Problem requirements: Copy out these lines word for word, leaving out the pictures.

(Collected data)
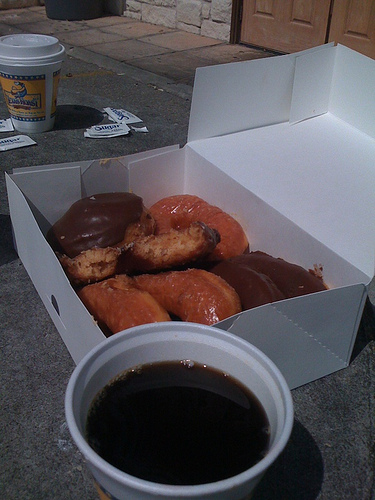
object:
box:
[4, 39, 374, 389]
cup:
[64, 320, 294, 495]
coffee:
[86, 360, 269, 486]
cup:
[0, 34, 66, 133]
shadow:
[49, 104, 104, 130]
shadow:
[245, 413, 323, 499]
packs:
[82, 106, 148, 138]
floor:
[0, 1, 374, 500]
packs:
[0, 117, 38, 151]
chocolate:
[46, 190, 142, 257]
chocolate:
[209, 250, 325, 310]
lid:
[1, 34, 66, 67]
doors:
[238, 1, 373, 56]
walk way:
[1, 1, 290, 99]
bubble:
[181, 357, 194, 372]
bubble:
[113, 371, 130, 383]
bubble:
[261, 422, 271, 435]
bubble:
[84, 385, 107, 416]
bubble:
[88, 434, 94, 447]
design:
[0, 69, 47, 123]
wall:
[94, 0, 231, 41]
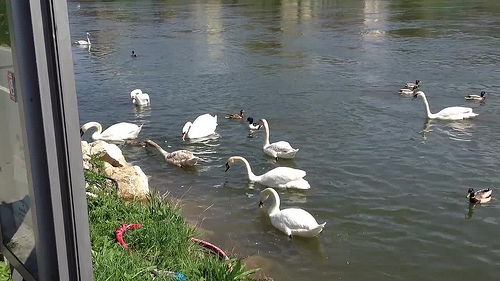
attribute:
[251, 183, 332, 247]
swan — white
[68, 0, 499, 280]
water — calm, lake, reflective, ripply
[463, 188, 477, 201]
head — black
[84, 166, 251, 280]
grass — green, long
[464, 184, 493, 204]
duck — mallard, male, small, swimming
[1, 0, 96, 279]
building — metal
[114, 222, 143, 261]
hose — red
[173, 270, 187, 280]
object — blue, pink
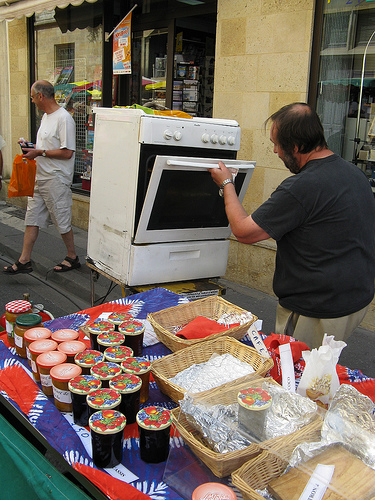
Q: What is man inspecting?
A: Oven.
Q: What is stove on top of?
A: Metal structure.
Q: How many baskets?
A: 4.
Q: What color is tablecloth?
A: Red and blue.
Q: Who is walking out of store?
A: The man.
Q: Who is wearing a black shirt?
A: Man on right.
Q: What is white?
A: An oven.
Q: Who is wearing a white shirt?
A: Man on left.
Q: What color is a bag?
A: Orange.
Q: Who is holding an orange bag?
A: Man on left.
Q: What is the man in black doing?
A: Opening an oven.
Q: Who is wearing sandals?
A: Man in white.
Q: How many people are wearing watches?
A: Two.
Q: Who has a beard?
A: Man in black shirt.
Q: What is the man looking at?
A: An oven.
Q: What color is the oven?
A: White.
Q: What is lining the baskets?
A: Aluminium foil.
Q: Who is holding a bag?
A: Man in white shirt.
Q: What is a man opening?
A: Oven.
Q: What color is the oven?
A: White.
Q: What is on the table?
A: Jars of preserves.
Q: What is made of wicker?
A: Baskets.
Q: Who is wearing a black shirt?
A: Man opening oven.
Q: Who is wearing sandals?
A: Man on left.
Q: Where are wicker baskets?
A: On the table.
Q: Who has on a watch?
A: Man in black.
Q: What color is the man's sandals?
A: Black.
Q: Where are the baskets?
A: On the table.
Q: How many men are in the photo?
A: Two.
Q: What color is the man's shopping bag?
A: Orange.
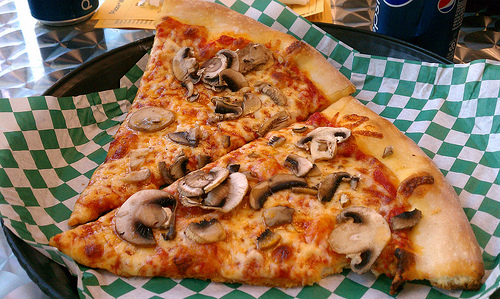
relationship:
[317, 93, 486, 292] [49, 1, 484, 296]
crust on pizza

Answer below:
object:
box:
[4, 39, 374, 389]
cup:
[64, 320, 294, 495]
coffee:
[86, 360, 269, 486]
cup:
[0, 34, 66, 133]
shadow:
[49, 104, 104, 130]
shadow:
[245, 413, 323, 499]
packs:
[82, 106, 148, 138]
floor:
[0, 1, 374, 500]
packs:
[0, 117, 38, 151]
chocolate:
[46, 190, 142, 257]
chocolate:
[209, 250, 325, 310]
lid:
[1, 34, 66, 67]
doors:
[238, 1, 373, 56]
walk way:
[1, 1, 290, 99]
bubble:
[181, 357, 194, 372]
bubble:
[113, 371, 130, 383]
bubble:
[261, 422, 271, 435]
bubble:
[84, 385, 107, 416]
bubble:
[88, 434, 94, 447]
design:
[0, 69, 47, 123]
wall:
[94, 0, 231, 41]
attribute:
[251, 183, 332, 247]
swan — white
[68, 0, 499, 280]
water — calm, lake, reflective, ripply
[463, 188, 477, 201]
head — black
[84, 166, 251, 280]
grass — green, long
[464, 184, 493, 204]
duck — mallard, male, small, swimming
[1, 0, 96, 279]
building — metal
[114, 222, 143, 261]
hose — red
[173, 270, 187, 280]
object — blue, pink
Q: What is man inspecting?
A: Oven.
Q: What is stove on top of?
A: Metal structure.
Q: How many baskets?
A: 4.
Q: What color is tablecloth?
A: Red and blue.
Q: Who is walking out of store?
A: The man.
Q: Who is wearing a black shirt?
A: Man on right.
Q: What is white?
A: An oven.
Q: Who is wearing a white shirt?
A: Man on left.
Q: What color is a bag?
A: Orange.
Q: Who is holding an orange bag?
A: Man on left.
Q: What is the man in black doing?
A: Opening an oven.
Q: Who is wearing sandals?
A: Man in white.
Q: How many people are wearing watches?
A: Two.
Q: Who has a beard?
A: Man in black shirt.
Q: What is the man looking at?
A: An oven.
Q: What color is the oven?
A: White.
Q: What is lining the baskets?
A: Aluminium foil.
Q: Who is holding a bag?
A: Man in white shirt.
Q: What is a man opening?
A: Oven.
Q: What color is the oven?
A: White.
Q: What is on the table?
A: Jars of preserves.
Q: What is made of wicker?
A: Baskets.
Q: Who is wearing a black shirt?
A: Man opening oven.
Q: Who is wearing sandals?
A: Man on left.
Q: Where are wicker baskets?
A: On the table.
Q: Who has on a watch?
A: Man in black.
Q: What color is the man's sandals?
A: Black.
Q: Where are the baskets?
A: On the table.
Q: How many men are in the photo?
A: Two.
Q: What color is the man's shopping bag?
A: Orange.
relationship:
[317, 93, 486, 292] [49, 1, 484, 296]
crust on pizza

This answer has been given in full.